Em pouco tempo, uma pilha de ervas silvestres já se acumulava no chão. Ele conhecia bem aquelas plantas; apesar de simples, tinham sabor agradável. Desde pequeno, era o que sempre comia.

Quando Long Haochen se preparava para recolher as ervas e voltar para casa, um ruído súbito o assustou. Aquela floresta não era das mais seguras e, vez ou outra, apareciam animais selvagens.

Erguendo o olhar para a direção do som, viu uma figura pequena que parecia ter caído. Movido pela curiosidade, aproximou-se cautelosamente e logo percebeu que não era um animal, mas sim uma menina.

Ela aparentava ter sete ou oito anos, muito frágil, com cabelos curtos de um tom violeta claro. Suas roupas estavam rasgadas em diversos pontos, com manchas de sangue em seis ou sete lugares. Apesar de caída, ainda estava consciente, lutando para se levantar, mas com evidente dificuldade.

Long Haochen apressou-se a ajudá-la, perguntando surpreso: — O que aconteceu com você?

A menina também se assustou, movendo-se instintivamente e olhando para ele de lado. Só então Long Haochen pôde ver seu rosto: bonito, embora sujo de terra e com sangue no canto da boca. Apesar de sua aparência desarrumada, era impossível não notar sua beleza distinta, diferente daquela de Long Haochen. Ele tinha traços suaves e acolhedores; já ela, mesmo tão jovem, mostrava teimosia e frieza no olhar, fazendo-o arrepiar ao encará-la.

Ela também se surpreendeu ao vê-lo, mas talvez pela aura amigável de Long Haochen, logo se acalmou.

— Você está bem? — Long Haochen perguntou novamente.

A menina levantou uma mão com esforço e escreveu no chão: “Não posso falar. Pessoas más estão me perseguindo, estão prestes a chegar. Irmã, me salve.”

Ao ler, Long Haochen se assustou, mas ao ver as últimas palavras, ficou ainda mais desconcertado.

— Sou irmão, não irmã — corrigiu, um tanto frustrado. Movido pela compaixão, pegou a menina nos braços. Afinal, ele já havia passado no teste de escudeiro, sua força era comparável à de um adulto, e a menina era tão leve que mal sentia o peso.

Com ela no colo, Long Haochen voltou para pegar as ervas, amarrando-as com uma corda de capim. Nesse momento, a menina puxou sua roupa com urgência.

Surpreso, Long Haochen a pôs no chão, e ela rapidamente escreveu: “Sinto o cheiro deles. Estão chegando. Conseguem sentir meu odor.
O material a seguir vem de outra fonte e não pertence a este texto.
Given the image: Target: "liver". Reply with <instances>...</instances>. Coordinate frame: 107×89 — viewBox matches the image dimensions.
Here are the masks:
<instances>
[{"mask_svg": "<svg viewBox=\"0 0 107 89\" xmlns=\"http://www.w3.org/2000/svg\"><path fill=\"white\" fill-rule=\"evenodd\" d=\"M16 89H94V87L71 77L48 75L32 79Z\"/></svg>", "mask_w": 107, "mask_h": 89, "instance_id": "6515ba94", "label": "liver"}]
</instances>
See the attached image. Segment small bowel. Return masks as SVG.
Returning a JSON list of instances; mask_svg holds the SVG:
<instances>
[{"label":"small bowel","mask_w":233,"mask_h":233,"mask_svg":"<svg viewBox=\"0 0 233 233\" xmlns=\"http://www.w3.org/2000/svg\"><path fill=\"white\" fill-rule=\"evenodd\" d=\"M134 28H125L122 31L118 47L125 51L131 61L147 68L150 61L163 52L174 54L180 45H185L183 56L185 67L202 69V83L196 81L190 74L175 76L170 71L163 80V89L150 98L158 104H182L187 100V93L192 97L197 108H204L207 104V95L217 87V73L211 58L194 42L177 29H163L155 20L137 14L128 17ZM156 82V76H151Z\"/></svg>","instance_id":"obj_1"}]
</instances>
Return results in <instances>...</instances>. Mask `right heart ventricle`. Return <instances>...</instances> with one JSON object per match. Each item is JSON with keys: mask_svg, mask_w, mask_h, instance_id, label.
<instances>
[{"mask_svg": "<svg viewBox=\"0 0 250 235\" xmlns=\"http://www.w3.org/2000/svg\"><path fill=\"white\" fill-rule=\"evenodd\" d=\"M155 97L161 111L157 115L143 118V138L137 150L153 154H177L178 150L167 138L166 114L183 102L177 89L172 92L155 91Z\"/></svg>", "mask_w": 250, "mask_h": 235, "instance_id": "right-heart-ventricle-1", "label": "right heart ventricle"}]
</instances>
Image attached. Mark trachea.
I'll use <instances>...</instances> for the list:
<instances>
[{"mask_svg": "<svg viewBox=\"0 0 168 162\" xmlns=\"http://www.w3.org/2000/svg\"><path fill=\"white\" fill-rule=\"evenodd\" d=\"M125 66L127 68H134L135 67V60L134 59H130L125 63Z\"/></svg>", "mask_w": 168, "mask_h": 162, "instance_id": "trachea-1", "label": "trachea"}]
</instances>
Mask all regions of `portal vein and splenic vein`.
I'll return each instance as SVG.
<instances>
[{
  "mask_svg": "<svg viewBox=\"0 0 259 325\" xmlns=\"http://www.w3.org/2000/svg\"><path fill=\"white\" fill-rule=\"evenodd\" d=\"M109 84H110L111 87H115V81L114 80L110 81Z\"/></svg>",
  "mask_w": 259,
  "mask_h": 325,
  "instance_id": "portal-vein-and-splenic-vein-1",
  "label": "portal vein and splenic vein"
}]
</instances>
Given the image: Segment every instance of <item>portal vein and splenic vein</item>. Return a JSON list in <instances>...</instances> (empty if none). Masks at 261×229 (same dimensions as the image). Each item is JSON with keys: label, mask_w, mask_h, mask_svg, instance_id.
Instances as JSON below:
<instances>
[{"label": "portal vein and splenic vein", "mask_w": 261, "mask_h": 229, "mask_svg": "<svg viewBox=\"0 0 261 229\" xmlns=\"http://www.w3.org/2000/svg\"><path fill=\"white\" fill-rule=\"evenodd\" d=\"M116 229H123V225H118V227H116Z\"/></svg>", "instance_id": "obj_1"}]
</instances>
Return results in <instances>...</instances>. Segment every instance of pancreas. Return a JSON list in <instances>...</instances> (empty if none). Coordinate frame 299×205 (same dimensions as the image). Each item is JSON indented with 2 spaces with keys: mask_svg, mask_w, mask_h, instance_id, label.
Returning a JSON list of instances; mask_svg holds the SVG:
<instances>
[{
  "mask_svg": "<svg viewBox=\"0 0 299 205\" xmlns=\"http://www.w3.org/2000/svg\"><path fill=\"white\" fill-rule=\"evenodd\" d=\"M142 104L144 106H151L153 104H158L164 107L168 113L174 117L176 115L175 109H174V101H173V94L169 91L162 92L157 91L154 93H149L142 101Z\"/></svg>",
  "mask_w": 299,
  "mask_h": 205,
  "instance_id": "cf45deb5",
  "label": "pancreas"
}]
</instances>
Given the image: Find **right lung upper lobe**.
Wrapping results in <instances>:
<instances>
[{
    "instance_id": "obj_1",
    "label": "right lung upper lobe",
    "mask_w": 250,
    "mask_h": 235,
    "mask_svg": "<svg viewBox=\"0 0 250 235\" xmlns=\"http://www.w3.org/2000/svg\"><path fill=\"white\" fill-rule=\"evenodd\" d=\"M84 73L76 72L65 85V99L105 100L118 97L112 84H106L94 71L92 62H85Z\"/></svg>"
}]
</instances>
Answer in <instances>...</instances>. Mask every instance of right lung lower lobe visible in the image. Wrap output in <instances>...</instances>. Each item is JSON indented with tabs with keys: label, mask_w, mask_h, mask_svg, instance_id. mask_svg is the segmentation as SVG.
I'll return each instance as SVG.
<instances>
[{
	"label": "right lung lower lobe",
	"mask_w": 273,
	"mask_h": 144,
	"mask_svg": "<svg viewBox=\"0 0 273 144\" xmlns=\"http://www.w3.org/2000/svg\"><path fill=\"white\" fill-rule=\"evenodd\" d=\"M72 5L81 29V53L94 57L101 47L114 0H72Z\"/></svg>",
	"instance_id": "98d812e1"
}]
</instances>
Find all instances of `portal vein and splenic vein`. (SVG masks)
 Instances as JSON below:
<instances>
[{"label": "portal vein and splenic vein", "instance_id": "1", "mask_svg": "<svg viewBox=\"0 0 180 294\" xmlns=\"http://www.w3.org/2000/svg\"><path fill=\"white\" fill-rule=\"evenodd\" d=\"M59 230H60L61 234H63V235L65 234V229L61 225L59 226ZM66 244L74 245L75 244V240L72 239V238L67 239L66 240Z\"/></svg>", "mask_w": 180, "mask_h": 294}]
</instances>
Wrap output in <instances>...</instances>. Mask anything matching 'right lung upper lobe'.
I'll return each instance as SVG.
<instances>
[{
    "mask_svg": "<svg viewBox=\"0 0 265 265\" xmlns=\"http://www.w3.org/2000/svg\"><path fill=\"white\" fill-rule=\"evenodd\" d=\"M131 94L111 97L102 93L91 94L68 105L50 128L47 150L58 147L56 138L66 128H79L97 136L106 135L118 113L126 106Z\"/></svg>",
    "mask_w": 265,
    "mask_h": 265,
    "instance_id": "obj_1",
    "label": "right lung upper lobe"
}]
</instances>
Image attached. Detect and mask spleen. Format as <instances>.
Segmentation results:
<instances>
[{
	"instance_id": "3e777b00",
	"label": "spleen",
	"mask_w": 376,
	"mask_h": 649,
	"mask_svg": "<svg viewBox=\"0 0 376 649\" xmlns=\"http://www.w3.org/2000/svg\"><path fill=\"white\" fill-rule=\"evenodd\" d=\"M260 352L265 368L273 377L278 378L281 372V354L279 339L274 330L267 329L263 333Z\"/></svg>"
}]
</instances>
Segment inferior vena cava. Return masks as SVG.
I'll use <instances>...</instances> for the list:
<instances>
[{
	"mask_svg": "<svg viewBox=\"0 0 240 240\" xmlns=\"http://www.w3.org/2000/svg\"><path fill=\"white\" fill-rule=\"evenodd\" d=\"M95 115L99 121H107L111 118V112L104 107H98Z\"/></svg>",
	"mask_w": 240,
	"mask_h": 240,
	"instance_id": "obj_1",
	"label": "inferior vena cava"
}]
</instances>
Vá embora, senão não dará tempo.”

Long Haochen franziu a testa e balançou a cabeça com firmeza: — Não, sou um homem, vou proteger você. Apesar de ter apenas nove anos, ao dizer essas palavras, seu rosto ganhou uma expressão decidida.

— Odor, então? — pensou Long Haochen. Rapidamente pegou algumas ervas, esmagando-as com as mãos e esfregando em si e na menina. Depois, a carregou até um arbusto, colocando-a cuidadosamente ali e, em seguida, deitou-se por cima, apoiando-se nos cotovelos para não tocá-la, mas cobrindo-a completamente com o corpo.

Ele não percebeu que, durante todo esse tempo, a menina o observava com um olhar estranho, mas silencioso.

Mal havia terminado de se esconder, ouviu um conjunto de sons cortando o ar do lado de fora. Espiando pelas frestas do arbusto, viu um grupo de homens vestidos de preto, todos muito altos, exalando um odor sutil e desagradável. Alguns deles aspiravam o ar com força.

— O cheiro desapareceu aqui. Será que a garota foi resgatada? — Uma voz rouca ecoou pela floresta.